SEOUL, May 27 (Korea Bizwire) — South Korea plans to set up a body to address the World Health Organization’s decision to classify excessive gaming as an illness, while balancing the interests of the country’s high-profile gaming sector and growing concerns over gaming addiction, the government said Monday.
The WHO last week defined problems caused by excessive gaming as a disorder in the 11th Revision of the International Classification of Diseases (ICD-11).
Gaming disorder is defined by the WHO as “a pattern of gaming behavior (‘digital-gaming’ or ‘video-gaming’) characterized by impaired control over gaming, increasing priority given to gaming over other activities to the extent that gaming takes precedence over other interests and daily activities, and continuation or escalation of gaming despite the occurrence of negative consequences.”
“The consultative body will be made up of experts from the medical sector and all interested parties so as to discuss the matter,” the Ministry of Health and Welfare said.
The WHO outlined a grace period extending up to Jan. 1, 2022. In case of South Korea, due to regulatory processes, the classification may come into force around 2026, according to the ministry.
Parents of children, educators and some civic groups have urged local authorities to designate gaming disorder as a disease, but such a designation is strongly opposed by the gaming industry, as well as the culture ministry.
The gaming industry has created its own committee to review related concerns, stressing the matter needs to be examined in more detail.
“The WHO’s ICD-11 conflicts with the UN Convention on the Rights of the Child that emphasizes kids can participate fully in cultural and artistic activities,” the committee said.
It pointed out that even the American Psychiatric Association warned against making hasty decisions without carrying out sufficient research and examining relevant data.

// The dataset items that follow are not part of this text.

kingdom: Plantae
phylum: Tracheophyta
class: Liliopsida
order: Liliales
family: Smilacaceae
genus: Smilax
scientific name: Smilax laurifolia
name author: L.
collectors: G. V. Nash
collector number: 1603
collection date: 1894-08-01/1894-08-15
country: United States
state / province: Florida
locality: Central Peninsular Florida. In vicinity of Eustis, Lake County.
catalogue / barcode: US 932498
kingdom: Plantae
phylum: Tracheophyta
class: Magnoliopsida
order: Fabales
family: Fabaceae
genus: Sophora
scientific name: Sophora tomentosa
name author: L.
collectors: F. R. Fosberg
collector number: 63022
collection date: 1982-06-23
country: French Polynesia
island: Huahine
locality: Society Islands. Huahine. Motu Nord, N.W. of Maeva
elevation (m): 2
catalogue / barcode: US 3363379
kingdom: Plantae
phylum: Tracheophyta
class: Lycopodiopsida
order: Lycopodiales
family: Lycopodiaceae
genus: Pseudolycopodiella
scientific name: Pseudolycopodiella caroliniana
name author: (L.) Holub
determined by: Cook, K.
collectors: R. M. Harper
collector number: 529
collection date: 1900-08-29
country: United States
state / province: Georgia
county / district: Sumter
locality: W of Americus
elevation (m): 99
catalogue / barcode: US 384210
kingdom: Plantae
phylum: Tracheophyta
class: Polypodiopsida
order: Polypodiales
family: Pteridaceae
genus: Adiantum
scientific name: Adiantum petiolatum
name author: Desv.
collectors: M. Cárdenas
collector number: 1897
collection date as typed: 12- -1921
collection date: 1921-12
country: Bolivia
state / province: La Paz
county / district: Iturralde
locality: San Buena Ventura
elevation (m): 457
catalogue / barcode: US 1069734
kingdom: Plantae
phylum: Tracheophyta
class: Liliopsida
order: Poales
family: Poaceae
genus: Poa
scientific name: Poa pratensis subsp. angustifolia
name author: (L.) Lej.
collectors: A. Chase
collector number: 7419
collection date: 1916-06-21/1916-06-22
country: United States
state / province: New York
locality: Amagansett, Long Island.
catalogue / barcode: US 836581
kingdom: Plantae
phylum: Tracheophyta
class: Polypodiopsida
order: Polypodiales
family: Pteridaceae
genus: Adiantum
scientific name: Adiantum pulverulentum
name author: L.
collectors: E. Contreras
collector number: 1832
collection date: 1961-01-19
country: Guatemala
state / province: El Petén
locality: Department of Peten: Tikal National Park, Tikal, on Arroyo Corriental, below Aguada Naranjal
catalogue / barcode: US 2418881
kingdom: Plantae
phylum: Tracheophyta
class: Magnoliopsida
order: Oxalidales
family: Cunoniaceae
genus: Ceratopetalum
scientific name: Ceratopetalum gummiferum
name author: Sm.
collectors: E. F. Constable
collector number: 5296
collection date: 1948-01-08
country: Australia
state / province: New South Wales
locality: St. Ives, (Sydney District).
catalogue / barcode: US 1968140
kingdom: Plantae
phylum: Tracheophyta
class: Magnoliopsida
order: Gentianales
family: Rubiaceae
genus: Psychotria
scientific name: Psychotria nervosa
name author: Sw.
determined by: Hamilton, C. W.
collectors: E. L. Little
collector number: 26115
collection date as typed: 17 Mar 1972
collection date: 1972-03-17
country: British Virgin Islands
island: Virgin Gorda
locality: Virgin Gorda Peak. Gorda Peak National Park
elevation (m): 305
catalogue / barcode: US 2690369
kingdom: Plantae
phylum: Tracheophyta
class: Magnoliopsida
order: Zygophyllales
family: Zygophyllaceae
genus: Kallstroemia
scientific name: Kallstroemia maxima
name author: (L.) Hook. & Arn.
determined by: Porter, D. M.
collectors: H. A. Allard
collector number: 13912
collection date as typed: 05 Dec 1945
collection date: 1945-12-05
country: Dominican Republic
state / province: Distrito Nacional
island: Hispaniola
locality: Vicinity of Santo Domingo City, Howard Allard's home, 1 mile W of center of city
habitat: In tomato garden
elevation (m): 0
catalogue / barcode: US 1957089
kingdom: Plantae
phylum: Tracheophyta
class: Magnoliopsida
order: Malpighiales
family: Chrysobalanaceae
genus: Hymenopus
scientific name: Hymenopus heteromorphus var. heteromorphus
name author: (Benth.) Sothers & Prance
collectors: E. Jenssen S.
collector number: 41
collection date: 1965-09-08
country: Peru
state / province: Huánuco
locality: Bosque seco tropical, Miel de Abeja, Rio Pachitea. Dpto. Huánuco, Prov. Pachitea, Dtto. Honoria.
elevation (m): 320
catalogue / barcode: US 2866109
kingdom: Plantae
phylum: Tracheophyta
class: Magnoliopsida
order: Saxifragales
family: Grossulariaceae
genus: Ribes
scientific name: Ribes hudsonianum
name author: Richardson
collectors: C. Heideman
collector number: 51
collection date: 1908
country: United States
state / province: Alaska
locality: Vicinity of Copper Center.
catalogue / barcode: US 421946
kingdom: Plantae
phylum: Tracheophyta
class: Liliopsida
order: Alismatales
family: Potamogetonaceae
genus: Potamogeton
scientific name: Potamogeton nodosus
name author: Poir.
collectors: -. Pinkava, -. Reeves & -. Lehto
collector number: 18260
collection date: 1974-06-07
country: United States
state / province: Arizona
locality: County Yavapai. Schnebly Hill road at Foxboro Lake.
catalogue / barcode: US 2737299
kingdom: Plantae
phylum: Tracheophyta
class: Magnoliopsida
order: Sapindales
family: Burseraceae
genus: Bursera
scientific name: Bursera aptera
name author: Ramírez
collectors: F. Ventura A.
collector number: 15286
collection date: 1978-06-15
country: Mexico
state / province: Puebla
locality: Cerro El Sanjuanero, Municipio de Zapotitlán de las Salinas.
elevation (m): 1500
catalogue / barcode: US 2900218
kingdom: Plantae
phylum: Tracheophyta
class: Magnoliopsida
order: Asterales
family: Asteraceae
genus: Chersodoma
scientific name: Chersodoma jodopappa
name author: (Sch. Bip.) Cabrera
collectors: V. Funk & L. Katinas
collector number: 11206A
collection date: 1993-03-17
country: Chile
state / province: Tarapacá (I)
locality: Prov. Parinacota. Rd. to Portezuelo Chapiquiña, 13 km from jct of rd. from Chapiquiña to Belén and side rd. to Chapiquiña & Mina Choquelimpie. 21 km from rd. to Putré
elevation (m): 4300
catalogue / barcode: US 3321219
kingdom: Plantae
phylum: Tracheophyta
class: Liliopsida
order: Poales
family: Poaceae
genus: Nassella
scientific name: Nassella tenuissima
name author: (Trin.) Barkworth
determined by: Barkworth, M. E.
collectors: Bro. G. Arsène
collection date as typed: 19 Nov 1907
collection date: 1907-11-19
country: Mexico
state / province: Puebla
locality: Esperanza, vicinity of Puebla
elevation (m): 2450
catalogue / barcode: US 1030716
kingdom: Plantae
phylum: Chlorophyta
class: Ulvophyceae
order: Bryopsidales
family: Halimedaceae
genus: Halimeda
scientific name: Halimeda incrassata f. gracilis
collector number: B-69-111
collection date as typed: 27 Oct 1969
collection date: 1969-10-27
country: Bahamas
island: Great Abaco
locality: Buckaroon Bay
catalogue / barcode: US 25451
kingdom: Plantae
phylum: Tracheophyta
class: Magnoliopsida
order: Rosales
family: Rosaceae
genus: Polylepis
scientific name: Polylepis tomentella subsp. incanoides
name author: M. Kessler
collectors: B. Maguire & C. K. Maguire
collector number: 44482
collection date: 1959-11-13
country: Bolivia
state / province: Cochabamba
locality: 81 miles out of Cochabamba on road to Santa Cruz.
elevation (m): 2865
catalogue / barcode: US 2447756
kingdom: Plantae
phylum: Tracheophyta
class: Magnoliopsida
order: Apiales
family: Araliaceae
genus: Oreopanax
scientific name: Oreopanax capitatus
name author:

The gaming industry has also balked at the WHO’s move, saying classifying excessive game playing as a disease only serves as an extreme restriction on the industry and “can’t be a fundamental solution” to addiction.
The country’s culture ministry also said it cannot accept the WHO’s decision, strongly opposing codifying gaming addiction as a disease, citing other factors that may influence such behavior.
The culture ministry argued that young people engage in compulsive gaming activities not simply because of games themselves but because of psychosocial factors, such as stress at school, lack of social support from teachers and peers and parental behavior.
From a clinical perspective, the ministry also claimed gaming doesn’t directly cause changes in the brain, and pre-existing conditions, such as attention deficit hyperactivity disorder, can result in compulsive gaming.
According to industry data, the gaming sector would suffer sales losses at home totaling 1.08 trillion won (US$912 million) in 2023, 2.13 trillion won in 2024 and 3.14 trillion won in 2025.
In overseas markets, an estimated 1.9 trillion won in losses is expected in 2025, the data showed.